## Prompt
Please repeat, from the entries that follow, the lines from the one containing "A stack of 7" through the one containing "A reconstruction in" exactly, adding nothing.

Stored items:
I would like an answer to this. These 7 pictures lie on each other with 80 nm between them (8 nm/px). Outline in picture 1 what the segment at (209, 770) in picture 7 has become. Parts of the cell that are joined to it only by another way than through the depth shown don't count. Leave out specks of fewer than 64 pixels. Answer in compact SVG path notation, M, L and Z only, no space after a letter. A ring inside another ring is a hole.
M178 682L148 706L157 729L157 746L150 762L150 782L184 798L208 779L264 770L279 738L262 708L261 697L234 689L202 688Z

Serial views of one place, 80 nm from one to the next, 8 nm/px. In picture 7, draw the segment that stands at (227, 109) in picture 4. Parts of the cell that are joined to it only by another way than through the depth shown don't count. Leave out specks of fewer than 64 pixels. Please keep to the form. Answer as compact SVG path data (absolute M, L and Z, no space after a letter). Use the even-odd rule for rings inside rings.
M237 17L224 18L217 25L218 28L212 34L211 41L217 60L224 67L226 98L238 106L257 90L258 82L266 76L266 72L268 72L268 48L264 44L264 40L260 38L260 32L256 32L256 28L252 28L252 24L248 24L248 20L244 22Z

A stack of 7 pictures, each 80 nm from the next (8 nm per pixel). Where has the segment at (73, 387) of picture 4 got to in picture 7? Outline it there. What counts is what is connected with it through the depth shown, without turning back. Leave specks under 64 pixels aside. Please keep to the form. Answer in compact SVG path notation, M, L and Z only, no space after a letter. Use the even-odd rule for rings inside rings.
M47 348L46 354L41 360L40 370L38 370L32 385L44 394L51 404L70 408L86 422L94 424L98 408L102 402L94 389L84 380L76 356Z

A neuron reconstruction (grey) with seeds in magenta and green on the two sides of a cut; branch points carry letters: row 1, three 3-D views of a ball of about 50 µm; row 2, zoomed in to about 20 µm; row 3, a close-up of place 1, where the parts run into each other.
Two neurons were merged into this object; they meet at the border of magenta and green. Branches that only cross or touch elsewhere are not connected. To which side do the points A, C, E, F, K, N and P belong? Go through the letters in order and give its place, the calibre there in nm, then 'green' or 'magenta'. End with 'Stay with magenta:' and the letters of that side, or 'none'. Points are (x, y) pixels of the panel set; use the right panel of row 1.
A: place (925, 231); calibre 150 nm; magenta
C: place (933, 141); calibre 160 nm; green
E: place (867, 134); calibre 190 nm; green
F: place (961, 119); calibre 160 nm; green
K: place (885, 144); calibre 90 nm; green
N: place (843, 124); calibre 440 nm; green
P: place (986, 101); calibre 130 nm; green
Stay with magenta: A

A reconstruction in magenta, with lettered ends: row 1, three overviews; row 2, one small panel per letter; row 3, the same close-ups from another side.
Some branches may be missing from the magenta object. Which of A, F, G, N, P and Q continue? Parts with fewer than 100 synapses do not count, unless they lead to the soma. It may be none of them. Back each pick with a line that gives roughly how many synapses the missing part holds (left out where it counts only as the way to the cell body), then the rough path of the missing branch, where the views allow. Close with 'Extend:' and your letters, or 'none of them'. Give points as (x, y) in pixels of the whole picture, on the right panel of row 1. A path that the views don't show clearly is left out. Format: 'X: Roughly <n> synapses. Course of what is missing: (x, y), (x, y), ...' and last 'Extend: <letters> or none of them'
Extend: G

## Exercise answer
A stack of 7 pictures, each 80 nm from the next (8 nm per pixel). Where has the segment at (73, 387) of picture 4 got to in picture 7? Outline it there. What counts is what is connected with it through the depth shown, without turning back. Leave specks under 64 pixels aside. Please keep to the form. Answer in compact SVG path notation, M, L and Z only, no space after a letter. Use the even-odd rule for rings inside rings.
M47 348L46 354L41 360L40 370L38 370L32 385L44 394L51 404L70 408L86 422L94 424L98 408L102 402L94 389L84 380L76 356Z

A neuron reconstruction (grey) with seeds in magenta and green on the two sides of a cut; branch points carry letters: row 1, three 3-D views of a ball of about 50 µm; row 2, zoomed in to about 20 µm; row 3, a close-up of place 1, where the parts run into each other.
Two neurons were merged into this object; they meet at the border of magenta and green. Branches that only cross or touch elsewhere are not connected. To which side do the points A, C, E, F, K, N and P belong? Go through the letters in order and give its place, the calibre there in nm, then 'green' or 'magenta'. End with 'Stay with magenta:' and the letters of that side, or 'none'. Points are (x, y) pixels of the panel set; use the right panel of row 1.
A: place (925, 231); calibre 150 nm; magenta
C: place (933, 141); calibre 160 nm; green
E: place (867, 134); calibre 190 nm; green
F: place (961, 119); calibre 160 nm; green
K: place (885, 144); calibre 90 nm; green
N: place (843, 124); calibre 440 nm; green
P: place (986, 101); calibre 130 nm; green
Stay with magenta: A

A reconstruction in magenta, with lettered ends: row 1, three overviews; row 2, one small panel per letter; row 3, the same close-ups from another side.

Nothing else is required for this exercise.